Child car restraints are fitted in the car with existing adult seatbelts and are generally suitable for children up to 10 years of age.
Choosing the correct style of restraint
The style of restraint you should use will be dependent on your child’s size and weight:
- up to 9 kg (or 70 cm in length) - infant restraint rearward facing
- 8 kg to 18 kg - child seat forward facing
- 14 kg to 26 kg - booster seat
- 14 kg to 32 kg - child safety harness.
Children have outgrown the booster seat when they outgrow its weight range or when their eyes are level with the top of the seat back or head rest when seated on the booster.
Child car restraints reduce the risk of injury and death in a car accident.
When children are not properly restrained they are more likely to suffer serious injuries or die in car accidents. Using adult seatbelts too early, incorrectly and using lap-only seatbelts increase a child’s risk of injury or death.
- Be careful when buying online. You should check that your child car restraints and booster cushions:
- meet mandatory Australian safety requirements
- are allowed to be used under the road rules in your state or territory. Each state and territory has rules for the types of child car restraints that are allowed to be used in motor vehicles – check with your local road authority for more information.
- Look for a label that says the child car restraint complies with the Australian Standard AS/NZS 1754. If there isn’t one, do not buy it.
- Make sure the restraint is suitable for your type of car and your child's size or weight.
- If the child car restraint is second-hand, check that it is in good condition. Do not buy or use a second-hand restraint if it is showing signs of wear such as cracks, frayed straps or broken buckles, or if it has been in an accident, even if it looks fine.
- Do not use restraints that are more than 10 years old as they lose their reliability and may not give a child enough protection in an accident.
- Follow the manufacturer’s instructions. If you don’t have fitting instructions or they are hard to understand, contact the manufacturer or an authorised safety restraint fitting station. Some specialist retailers offer an installation service and organisations that hire out restraints normally provide a fitting and/or adjustment service.

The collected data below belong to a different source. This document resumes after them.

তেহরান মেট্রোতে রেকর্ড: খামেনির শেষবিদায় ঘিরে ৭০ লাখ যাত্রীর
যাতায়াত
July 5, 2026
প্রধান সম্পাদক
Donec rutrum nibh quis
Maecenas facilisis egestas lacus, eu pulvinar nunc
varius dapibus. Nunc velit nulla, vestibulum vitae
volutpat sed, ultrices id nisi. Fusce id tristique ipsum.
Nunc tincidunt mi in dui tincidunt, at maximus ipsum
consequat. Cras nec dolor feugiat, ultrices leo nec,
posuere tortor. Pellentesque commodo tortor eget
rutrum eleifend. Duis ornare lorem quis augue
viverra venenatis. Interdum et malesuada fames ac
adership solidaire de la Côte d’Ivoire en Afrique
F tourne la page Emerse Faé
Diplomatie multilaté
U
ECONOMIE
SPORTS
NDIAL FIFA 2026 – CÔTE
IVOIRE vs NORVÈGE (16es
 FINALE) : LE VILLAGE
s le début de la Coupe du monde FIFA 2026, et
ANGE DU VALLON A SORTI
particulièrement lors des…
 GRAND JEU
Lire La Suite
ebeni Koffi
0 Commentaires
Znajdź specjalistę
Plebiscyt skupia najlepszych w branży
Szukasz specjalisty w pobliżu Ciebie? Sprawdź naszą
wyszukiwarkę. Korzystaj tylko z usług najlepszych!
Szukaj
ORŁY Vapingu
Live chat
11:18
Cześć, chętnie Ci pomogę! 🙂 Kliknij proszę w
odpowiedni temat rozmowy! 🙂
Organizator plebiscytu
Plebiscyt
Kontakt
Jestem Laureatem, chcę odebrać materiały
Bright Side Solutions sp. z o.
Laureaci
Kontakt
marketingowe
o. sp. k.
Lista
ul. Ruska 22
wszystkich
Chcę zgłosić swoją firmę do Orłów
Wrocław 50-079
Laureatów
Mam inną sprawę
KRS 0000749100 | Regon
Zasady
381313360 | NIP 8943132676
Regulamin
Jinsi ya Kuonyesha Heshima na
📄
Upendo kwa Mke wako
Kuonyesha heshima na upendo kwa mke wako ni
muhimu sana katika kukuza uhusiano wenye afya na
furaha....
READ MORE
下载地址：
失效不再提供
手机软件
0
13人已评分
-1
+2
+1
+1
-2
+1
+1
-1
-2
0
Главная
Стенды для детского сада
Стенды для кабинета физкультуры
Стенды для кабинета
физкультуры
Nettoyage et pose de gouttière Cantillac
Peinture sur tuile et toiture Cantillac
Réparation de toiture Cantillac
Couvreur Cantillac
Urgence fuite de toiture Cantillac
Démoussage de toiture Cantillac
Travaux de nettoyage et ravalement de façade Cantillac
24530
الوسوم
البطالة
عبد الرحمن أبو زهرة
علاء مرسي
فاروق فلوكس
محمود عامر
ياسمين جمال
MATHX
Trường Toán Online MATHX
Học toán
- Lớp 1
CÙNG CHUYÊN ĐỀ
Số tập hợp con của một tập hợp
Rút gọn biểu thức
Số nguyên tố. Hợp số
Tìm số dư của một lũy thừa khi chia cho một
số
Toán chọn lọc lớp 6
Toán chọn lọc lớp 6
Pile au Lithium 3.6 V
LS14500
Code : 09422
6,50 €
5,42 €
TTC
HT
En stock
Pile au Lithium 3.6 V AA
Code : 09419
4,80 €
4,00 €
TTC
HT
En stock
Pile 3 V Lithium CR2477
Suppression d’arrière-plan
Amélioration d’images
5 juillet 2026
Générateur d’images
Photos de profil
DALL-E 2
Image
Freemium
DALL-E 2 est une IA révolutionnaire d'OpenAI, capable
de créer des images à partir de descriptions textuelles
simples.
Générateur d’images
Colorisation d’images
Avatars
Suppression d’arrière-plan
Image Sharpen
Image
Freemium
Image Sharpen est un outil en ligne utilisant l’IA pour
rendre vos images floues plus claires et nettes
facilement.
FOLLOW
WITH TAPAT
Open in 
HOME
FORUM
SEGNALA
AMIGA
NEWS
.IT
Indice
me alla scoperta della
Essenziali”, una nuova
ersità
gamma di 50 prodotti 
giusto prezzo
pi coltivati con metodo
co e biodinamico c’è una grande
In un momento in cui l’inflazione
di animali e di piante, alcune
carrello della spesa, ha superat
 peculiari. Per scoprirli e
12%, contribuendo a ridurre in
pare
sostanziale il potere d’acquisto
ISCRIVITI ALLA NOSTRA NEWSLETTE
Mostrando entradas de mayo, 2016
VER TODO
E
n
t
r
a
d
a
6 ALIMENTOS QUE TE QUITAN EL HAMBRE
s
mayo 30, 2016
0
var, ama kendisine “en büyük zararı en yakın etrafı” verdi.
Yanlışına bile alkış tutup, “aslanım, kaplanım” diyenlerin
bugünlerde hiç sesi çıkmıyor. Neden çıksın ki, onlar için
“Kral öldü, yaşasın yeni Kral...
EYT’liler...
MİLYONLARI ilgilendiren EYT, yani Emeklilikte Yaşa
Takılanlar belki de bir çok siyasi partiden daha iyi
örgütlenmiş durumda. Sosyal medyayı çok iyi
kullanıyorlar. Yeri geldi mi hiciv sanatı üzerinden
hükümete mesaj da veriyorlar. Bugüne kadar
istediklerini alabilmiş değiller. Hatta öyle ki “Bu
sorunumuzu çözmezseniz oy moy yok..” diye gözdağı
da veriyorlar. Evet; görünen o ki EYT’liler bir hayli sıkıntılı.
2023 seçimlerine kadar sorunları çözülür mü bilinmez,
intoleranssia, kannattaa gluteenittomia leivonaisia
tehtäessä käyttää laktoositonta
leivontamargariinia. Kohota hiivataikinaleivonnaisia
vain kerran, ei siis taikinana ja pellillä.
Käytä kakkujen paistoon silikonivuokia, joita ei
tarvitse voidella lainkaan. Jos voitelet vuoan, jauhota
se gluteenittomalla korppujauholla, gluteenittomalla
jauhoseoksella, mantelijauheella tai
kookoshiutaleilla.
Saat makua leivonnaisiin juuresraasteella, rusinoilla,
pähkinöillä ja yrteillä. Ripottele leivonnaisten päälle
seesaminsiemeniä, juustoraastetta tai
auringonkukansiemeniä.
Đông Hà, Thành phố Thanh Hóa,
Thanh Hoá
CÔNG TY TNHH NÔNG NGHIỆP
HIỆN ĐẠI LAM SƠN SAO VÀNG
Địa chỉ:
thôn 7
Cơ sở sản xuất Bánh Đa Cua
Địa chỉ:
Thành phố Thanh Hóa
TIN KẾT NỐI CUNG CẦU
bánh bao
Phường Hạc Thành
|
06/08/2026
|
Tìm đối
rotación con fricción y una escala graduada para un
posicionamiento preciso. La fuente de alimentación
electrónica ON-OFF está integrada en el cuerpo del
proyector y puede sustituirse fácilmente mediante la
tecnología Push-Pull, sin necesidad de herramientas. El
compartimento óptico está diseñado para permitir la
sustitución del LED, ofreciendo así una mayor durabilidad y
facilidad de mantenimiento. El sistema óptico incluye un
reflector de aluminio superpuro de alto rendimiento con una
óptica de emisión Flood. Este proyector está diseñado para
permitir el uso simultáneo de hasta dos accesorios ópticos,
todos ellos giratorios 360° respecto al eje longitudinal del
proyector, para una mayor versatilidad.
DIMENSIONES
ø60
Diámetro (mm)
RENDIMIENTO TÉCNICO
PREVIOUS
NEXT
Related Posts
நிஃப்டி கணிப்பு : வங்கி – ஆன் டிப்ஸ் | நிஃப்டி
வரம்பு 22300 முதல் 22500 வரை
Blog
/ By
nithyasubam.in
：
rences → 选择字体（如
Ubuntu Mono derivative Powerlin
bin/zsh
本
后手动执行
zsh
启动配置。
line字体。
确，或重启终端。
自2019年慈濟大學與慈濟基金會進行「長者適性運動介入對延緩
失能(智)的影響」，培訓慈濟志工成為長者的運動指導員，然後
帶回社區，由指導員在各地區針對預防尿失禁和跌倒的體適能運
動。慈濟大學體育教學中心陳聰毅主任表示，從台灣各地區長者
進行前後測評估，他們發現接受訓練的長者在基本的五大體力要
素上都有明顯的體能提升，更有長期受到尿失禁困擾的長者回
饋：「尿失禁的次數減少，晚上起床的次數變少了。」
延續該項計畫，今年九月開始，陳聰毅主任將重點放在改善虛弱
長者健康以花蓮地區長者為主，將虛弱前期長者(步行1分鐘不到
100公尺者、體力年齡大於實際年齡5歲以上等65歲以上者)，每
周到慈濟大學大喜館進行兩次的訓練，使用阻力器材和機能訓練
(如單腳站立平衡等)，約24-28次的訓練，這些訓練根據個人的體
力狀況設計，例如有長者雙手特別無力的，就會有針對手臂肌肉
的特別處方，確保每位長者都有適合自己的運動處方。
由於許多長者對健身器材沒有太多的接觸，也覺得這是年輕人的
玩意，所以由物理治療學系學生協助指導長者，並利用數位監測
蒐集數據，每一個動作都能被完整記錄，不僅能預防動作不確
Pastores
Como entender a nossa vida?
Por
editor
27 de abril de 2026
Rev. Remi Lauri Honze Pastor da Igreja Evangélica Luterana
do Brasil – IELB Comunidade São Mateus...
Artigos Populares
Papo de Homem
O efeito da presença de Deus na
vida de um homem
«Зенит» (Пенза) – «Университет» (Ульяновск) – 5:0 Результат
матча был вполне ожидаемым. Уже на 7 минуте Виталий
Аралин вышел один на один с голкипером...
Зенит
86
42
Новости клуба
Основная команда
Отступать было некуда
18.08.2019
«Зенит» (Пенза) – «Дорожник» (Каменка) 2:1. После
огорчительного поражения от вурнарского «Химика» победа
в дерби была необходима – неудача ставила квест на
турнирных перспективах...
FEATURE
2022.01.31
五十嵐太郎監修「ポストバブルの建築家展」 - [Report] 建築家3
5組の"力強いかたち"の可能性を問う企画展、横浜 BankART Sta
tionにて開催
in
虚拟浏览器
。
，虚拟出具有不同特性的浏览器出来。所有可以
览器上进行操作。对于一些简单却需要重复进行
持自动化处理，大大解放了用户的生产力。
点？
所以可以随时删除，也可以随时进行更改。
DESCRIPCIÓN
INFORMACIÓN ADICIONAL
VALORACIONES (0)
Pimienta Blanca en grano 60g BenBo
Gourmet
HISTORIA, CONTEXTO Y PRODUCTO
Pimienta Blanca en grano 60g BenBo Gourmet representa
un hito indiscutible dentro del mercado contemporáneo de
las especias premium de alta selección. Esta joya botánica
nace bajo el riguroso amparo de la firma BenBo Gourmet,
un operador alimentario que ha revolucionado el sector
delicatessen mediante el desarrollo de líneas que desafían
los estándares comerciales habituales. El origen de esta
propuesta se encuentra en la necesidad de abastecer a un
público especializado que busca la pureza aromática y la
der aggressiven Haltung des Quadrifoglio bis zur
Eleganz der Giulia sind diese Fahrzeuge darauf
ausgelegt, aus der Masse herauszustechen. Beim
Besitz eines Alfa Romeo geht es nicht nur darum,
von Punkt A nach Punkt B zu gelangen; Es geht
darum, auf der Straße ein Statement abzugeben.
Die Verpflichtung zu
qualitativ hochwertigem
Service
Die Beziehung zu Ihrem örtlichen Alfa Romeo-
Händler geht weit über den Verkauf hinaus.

- Make sure the child car restraint is properly fitted and adjusted. The restraint or harness should fit snugly with no slack and should not be twisted.
- Install the restraint in the rear seat of the car. Booster seats can be used in the front passenger seat under certain circumstances.
- If you decide to install a rearward facing restraint in a position where an airbag is fitted, first check with the car manufacturer that it is safe to do so.
- Use the restraint properly for every trip, even when driving at low speeds or on short trips, or when the car is stationary. Car accidents can happen at any time.
- Do not wrap your child in blankets or other swaddling before putting them in the restraint. This could reduce the restraint's ability to save your child in an accident.